* Set problem 1:
Summarize the text on maritime piracy in two sentences.
* Set problem 2:
According to the text on maritime piracy, how many nations agreed after the 2001 World Trade Center attacks to follow rules meant to counter the proliferation of weapons of mass destruction on the seas?
* Set problem 3:
Write the next part of the text on maritime piracy, picking up after its final sentence.

The long-term answer to regional piracy, write Kraska and Wilson, is the establishment of law and order in Somalia, which has been without a functioning government since 1991. In the meantime, piracy must be fought by “coordination, not kinetic action aimed at sinking pirate mother ships and destroying coastal havens.” Shipping nations must develop agreements to temporarily detain suspected pirates, make victims and witnesses available, and sort out where a case will be prosecuted—before incidents occur. Under the auspices of the United Nations, warships can now go in “hot pursuit” of pirates into Somali territorial waters, to deny them a safe haven while they await payment of ransom for their prizes.
Like cities that fail to erect stop lights at dangerous intersections until someone is killed, the world’s maritime nations have generally moved lethargically or not at all until tragedy occurs. The Convention for the Suppression of Unlawful Acts Against the Safety of Maritime Navigation was signed three years after Leon Klinghoffer, a wheelchair-using American vacationing on the Italian cruise ship Achille Lauro, was shoved overboard by terrorists. After the 2001 World Trade Center attacks, 90 nations agreed to adhere to rules designed to counter the proliferation of weapons of mass destruction on the seas. New international protocols have been written to establish a legal framework for criminalizing the maritime transport of terrorists or weapons of mass destruction at sea, but they have been ratified only by Comoros, the Cook Islands, Estonia, Fiji, Spain, Switzerland, the Republic of the Marshall Islands, and Vanuatu.

* Raw data:

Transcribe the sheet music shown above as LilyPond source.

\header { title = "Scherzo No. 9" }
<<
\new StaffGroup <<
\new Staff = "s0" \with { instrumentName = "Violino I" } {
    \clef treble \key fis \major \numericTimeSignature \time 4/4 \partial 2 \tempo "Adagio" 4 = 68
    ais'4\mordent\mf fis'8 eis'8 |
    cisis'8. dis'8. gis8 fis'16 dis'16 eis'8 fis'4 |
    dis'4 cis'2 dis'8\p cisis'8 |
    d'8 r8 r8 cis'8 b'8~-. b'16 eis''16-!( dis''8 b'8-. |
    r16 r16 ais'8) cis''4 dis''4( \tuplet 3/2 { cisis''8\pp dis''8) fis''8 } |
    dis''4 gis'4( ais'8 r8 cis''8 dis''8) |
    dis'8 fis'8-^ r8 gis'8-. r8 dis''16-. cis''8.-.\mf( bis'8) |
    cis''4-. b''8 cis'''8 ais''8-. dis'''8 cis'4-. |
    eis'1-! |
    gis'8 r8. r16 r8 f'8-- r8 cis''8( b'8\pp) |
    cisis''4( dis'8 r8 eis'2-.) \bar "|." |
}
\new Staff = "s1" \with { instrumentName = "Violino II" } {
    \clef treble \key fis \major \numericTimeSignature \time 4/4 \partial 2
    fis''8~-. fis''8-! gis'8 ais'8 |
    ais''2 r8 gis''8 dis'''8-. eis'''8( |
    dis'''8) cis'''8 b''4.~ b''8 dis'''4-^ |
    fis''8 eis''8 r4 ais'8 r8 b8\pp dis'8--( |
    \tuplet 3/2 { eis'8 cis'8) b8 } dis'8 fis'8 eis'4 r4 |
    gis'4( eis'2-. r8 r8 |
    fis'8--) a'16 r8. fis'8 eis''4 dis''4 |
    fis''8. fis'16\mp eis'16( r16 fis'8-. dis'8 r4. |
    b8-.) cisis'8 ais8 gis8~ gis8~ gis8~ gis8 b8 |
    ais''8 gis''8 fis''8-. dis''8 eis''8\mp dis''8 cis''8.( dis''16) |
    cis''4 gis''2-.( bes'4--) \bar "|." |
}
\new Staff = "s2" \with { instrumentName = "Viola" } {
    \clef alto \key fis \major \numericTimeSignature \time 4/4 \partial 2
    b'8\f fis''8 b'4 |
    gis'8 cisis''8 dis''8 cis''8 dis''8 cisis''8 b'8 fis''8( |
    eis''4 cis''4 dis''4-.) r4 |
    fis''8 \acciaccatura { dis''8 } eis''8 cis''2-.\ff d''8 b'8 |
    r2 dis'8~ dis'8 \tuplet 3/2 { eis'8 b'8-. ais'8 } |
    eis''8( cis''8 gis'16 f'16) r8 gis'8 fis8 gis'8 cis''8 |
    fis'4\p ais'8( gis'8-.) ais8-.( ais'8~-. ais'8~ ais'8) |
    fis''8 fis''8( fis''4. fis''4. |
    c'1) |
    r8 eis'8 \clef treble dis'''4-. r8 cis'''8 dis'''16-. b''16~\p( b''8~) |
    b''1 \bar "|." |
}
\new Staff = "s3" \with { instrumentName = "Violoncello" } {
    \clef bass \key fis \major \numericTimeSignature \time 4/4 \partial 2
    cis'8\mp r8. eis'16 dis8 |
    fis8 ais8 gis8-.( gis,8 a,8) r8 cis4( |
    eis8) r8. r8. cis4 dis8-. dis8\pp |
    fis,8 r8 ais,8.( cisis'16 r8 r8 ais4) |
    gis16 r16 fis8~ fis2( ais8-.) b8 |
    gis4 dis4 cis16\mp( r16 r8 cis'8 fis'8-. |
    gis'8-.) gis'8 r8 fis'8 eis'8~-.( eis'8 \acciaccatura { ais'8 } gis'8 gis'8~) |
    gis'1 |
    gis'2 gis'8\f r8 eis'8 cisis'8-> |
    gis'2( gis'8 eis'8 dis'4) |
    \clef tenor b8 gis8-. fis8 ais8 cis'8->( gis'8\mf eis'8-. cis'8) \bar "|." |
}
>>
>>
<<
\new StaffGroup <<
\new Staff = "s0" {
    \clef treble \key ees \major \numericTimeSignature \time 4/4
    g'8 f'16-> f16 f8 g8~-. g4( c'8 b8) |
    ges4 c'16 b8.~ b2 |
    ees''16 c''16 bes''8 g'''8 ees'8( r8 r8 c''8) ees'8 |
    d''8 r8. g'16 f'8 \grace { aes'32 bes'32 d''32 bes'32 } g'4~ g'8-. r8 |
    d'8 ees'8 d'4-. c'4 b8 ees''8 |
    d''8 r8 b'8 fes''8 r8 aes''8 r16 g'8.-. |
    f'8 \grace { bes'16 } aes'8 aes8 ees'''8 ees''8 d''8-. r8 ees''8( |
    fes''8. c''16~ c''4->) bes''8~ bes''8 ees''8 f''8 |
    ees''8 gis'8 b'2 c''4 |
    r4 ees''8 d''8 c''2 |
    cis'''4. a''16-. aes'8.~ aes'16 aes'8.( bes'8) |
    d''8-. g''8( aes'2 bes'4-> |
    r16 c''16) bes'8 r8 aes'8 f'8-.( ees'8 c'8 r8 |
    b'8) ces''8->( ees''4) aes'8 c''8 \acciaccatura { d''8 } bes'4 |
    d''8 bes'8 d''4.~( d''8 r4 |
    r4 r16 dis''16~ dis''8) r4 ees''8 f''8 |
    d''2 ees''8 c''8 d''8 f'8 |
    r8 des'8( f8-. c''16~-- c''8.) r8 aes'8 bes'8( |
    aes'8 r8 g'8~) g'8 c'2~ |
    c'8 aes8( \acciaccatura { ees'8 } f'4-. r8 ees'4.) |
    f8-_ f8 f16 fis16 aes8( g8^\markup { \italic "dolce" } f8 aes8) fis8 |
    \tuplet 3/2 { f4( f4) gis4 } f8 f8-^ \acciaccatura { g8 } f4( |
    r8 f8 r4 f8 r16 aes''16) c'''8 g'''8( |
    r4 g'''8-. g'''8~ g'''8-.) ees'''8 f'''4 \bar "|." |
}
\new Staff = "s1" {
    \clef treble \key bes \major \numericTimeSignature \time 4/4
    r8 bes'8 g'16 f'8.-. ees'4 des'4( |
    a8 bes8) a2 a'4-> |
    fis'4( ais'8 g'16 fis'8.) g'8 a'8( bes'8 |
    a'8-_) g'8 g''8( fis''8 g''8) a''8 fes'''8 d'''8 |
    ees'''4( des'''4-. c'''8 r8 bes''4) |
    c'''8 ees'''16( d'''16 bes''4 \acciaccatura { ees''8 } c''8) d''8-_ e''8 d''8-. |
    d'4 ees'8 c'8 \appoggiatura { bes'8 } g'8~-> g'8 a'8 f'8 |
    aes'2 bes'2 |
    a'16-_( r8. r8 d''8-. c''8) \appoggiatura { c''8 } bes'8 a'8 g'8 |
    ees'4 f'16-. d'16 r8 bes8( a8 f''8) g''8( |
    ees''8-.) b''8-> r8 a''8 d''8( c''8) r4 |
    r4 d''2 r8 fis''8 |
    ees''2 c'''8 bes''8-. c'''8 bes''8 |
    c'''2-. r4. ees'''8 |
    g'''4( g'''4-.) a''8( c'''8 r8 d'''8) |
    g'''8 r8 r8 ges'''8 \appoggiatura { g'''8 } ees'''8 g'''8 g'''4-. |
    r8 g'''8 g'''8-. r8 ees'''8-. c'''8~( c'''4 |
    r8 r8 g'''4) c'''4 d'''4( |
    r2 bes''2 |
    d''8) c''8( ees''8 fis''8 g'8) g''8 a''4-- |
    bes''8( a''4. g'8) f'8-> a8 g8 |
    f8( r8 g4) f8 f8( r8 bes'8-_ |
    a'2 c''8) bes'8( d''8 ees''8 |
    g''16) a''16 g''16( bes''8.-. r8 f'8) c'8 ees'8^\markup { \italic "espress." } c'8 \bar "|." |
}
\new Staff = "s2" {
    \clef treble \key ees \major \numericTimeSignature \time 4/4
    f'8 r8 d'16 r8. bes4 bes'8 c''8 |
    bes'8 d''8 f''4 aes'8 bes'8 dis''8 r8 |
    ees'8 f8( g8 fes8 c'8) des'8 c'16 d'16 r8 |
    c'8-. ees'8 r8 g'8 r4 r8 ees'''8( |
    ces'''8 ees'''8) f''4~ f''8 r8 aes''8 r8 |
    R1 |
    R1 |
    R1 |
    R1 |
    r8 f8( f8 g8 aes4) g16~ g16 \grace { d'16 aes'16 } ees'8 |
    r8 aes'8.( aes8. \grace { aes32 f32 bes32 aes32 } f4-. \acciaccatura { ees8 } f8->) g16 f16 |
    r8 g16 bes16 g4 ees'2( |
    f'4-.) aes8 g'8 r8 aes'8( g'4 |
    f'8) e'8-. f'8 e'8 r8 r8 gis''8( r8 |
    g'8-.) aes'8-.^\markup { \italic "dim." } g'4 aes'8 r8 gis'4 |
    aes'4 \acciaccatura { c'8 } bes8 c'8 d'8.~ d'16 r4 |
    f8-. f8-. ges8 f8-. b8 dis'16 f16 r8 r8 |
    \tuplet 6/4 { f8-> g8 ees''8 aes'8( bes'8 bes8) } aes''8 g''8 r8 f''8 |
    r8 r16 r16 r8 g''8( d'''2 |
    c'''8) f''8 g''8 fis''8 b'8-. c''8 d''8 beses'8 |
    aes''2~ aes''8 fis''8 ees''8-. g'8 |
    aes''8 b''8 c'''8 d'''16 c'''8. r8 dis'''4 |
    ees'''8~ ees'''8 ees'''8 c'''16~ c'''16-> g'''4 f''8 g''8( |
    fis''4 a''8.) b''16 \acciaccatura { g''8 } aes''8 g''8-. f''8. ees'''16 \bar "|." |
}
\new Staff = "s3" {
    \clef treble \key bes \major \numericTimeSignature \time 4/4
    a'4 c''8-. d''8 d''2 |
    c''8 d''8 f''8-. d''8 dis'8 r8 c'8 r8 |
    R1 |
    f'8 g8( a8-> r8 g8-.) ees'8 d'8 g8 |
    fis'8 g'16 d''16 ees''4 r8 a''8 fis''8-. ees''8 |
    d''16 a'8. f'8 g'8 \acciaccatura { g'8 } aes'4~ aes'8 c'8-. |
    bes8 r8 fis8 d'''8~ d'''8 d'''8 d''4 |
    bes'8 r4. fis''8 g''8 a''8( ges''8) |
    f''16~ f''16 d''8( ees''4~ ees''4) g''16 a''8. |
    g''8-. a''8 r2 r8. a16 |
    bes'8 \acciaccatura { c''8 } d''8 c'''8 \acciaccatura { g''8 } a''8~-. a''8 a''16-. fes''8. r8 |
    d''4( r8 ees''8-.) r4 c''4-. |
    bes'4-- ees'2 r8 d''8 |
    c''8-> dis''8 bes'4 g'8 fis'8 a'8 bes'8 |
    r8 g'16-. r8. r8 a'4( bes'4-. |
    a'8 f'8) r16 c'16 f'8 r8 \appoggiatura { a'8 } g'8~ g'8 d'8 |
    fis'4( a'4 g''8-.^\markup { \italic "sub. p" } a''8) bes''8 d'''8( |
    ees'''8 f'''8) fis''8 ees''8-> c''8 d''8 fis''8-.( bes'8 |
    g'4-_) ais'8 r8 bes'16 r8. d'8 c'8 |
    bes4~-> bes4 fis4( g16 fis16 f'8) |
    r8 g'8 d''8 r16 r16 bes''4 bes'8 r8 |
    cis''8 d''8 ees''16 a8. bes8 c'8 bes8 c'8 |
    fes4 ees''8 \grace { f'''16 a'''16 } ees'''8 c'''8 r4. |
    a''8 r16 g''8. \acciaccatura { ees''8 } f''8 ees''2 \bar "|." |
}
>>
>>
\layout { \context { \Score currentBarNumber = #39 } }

* Written response 1:
Kraska and Wilson hold that the long-term answer to regional piracy is law and order in Somalia, which has lacked a functioning government since 1991, and that until then shipping nations should fight piracy through coordination: agreeing in advance on detaining suspects, making victims and witnesses available, and deciding where cases will be prosecuted, while UN authority now lets warships pursue pirates into Somali territorial waters. Maritime nations have generally acted only after tragedy, as with the convention signed three years after Leon Klinghoffer was shoved overboard from the Achille Lauro and the rules 90 nations adopted after the 2001 World Trade Center attacks, and newer protocols criminalizing the maritime transport of terrorists or weapons of mass destruction have been ratified by only eight states.

* Written response 2:
90 nations.

* Written response 3:
International maritime officials point to the successful resolution of a 2006 piracy case as proof that obstacles can be overcome. When an Indian dhow was overtaken in international waters by Somali pirates armed with grenades and assault rifles, USS Churchill, which was in the vicinity, seized control of the pirates’ vessel and detained the pirates. Kenya eventually stepped forward, tried the malefactors in court, and convicted and sentenced them to seven years in prison. After Kraska and Wilson wrote their article, the United States, Britain, and Kenya signed legal agreements under which Kenya will try a “limited” number of cases in its courts. The first 16 alleged pirates to be covered by the agreement were captured in mid-February.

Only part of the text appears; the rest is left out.